Selected text >>
═══
Boris Jordan, executive chair of Massachusetts-based Curaleaf Holdings, the largest U.S. marijuana multistate operator by revenue, discussed some of those macro trends at a recent investor dinner.
Jordan characterized the current situation as a “hiatus” in industry growth due to a “perfect storm” that includes a post-COVID downturn in sales, rising inflation and weaker sales given normal seasonal factors, according to Pablo Zuanic, an equity analyst with New York-based Cantor Fitzgerald.
Federal stimulus checks boosted consumers’ purchasing power in 2020 and the first half of 2021.
In terms of seasonality, first-quarter sales are historically weaker than fourth-quarter sales, which typically get a lift from holiday-related spending.
But, according to Zuanic, Jordan told the group he believes the industry is turning the corner with 4/20 promotions and the recent launch of recreational marijuana sales in New Jersey.
═══
[Dataset entries]
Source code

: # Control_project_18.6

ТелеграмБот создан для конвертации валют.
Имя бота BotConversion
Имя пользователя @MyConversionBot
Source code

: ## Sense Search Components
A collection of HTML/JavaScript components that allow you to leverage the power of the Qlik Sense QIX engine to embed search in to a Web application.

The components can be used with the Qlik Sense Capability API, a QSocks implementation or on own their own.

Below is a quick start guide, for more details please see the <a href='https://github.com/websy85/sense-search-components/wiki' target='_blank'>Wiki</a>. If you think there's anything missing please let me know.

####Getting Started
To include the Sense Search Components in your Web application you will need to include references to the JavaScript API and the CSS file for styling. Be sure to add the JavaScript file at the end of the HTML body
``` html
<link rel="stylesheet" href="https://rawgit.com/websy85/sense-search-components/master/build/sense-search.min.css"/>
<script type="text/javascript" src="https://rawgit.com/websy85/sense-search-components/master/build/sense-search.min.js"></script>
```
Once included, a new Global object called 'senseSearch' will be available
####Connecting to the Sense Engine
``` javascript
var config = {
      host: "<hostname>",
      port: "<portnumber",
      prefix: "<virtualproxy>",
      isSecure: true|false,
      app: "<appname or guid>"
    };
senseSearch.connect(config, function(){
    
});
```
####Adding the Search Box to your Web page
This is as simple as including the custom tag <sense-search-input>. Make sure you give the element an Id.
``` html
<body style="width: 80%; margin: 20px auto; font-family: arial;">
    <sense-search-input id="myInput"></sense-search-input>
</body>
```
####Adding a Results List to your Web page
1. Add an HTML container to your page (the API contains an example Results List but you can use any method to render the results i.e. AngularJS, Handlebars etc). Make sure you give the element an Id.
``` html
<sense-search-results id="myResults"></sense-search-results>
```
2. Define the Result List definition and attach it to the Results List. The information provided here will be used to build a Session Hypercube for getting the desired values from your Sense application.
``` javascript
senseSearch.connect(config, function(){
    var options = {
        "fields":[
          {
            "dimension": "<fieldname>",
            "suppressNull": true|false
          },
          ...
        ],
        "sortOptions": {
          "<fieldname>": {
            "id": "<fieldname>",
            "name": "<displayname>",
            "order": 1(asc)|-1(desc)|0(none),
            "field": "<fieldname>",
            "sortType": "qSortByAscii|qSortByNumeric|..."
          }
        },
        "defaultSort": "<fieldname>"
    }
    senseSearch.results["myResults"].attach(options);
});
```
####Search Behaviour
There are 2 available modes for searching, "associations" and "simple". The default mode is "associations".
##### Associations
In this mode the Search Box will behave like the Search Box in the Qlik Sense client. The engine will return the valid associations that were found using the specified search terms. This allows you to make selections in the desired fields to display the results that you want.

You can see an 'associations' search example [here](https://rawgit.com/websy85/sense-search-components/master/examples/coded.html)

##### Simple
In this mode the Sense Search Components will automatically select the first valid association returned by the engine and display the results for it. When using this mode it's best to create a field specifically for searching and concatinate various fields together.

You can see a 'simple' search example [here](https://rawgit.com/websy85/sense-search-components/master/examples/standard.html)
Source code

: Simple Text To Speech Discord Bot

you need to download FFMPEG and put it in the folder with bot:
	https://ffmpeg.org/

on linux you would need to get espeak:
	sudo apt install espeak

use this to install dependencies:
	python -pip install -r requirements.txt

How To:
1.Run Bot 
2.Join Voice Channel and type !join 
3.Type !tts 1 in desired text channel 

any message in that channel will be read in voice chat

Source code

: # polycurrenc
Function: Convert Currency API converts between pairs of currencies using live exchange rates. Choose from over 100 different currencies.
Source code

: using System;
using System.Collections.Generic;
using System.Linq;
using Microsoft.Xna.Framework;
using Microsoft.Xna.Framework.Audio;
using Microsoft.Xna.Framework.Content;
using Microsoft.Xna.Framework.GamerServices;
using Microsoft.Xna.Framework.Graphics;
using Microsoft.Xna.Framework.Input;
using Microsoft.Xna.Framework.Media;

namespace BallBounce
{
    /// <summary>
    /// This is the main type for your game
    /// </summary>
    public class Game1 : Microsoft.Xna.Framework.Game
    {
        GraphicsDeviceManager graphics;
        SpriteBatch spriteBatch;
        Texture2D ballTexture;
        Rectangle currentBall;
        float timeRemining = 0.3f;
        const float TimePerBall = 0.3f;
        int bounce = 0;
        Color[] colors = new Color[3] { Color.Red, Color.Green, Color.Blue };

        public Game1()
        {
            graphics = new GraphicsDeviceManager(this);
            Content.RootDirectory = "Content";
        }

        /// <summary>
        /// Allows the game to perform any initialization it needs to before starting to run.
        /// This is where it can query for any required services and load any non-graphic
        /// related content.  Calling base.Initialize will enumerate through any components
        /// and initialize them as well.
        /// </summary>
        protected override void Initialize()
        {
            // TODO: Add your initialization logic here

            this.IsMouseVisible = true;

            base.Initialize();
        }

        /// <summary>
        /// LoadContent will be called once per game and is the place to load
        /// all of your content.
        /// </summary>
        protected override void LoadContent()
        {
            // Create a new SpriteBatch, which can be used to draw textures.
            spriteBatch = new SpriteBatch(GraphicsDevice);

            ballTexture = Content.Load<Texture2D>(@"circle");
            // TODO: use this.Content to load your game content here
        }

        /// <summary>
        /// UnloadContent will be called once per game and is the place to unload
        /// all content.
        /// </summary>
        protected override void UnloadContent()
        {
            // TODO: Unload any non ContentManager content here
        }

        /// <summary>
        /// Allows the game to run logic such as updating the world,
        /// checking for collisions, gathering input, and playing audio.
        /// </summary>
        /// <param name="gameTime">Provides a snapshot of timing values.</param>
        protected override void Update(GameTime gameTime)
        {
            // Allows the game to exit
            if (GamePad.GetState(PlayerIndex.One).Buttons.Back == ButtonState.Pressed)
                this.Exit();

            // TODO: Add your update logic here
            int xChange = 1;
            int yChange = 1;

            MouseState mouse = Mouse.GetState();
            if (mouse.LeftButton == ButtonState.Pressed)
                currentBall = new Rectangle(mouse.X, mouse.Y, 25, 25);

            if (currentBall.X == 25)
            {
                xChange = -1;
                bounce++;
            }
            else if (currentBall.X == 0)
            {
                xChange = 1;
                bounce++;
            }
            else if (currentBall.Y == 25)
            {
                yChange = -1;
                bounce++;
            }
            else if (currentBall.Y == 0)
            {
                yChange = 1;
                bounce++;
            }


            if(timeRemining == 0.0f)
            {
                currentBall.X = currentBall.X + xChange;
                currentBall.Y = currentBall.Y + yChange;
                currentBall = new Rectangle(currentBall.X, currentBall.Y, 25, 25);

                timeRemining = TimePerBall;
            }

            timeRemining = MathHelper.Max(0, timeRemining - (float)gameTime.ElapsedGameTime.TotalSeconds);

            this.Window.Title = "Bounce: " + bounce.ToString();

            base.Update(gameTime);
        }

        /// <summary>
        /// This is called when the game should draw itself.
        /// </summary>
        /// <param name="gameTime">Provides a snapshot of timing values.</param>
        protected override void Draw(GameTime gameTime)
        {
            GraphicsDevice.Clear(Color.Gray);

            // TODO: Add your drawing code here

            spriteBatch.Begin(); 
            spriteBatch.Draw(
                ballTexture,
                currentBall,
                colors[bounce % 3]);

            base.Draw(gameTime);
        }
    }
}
═══
Task 1 >> Please print the passage on marijuana industry sales from "Jordan characterized the" up to and including "in New Jersey.".
Task 2 >> Write what comes next in the passage on marijuana industry sales, starting after its last sentence.
The listing above is separate material, unrelated to the passage on marijuana industry sales.

Answer section 1 >>
Jordan characterized the current situation as a “hiatus” in industry growth due to a “perfect storm” that includes a post-COVID downturn in sales, rising inflation and weaker sales given normal seasonal factors, according to Pablo Zuanic, an equity analyst with New York-based Cantor Fitzgerald.
Federal stimulus checks boosted consumers’ purchasing power in 2020 and the first half of 2021.
In terms of seasonality, first-quarter sales are historically weaker than fourth-quarter sales, which typically get a lift from holiday-related spending.
But, according to Zuanic, Jordan told the group he believes the industry is turning the corner with 4/20 promotions and the recent launch of recreational marijuana sales in New Jersey.

Answer section 2 >>
Karnes isn’t so sure.
“One week of sales isn’t going to do anything for anybody,” Karnes said of New Jersey, which launched on April 21.
“We’ll have to see how the quarter shakes out.”
New Jersey, Karnes said, “may be overshadowed by other markets that have revenue deceleration.”
Total marijuana sales in Colorado, for example, have been on a downward path since July 2021.
But there are potential signs of improvement: Illinois adult-use sales declined in January and February, but rebounded in March.
The economic challenges are illustrated by tighter capital.
Cannabis capital raises are down 67% year-to-date through April 22, according to New York-based Viridian Capital Advisors.
Viridian reported that the cultivation and retail sectors have been especially hard hit, with a “virtual absence” of equity raises.
U.S. debt raises for cannabis companies were at an all-time high, but the largest three deals accounted for more than 60% of the total volume, according to Viridian.
Viridian reported that the primary reason for the decline in marijuana stock prices is the “dwindling hope for any significant federal legalization in 2022.”
Another key reason is the “poor” earnings performance in the first quarter of this year.
A clearer picture of the quarter will emerge when U.S. MSOs announce their results in the coming weeks. But five of the top seven U.S. MSOs posted bottom-line losses for all of 2021.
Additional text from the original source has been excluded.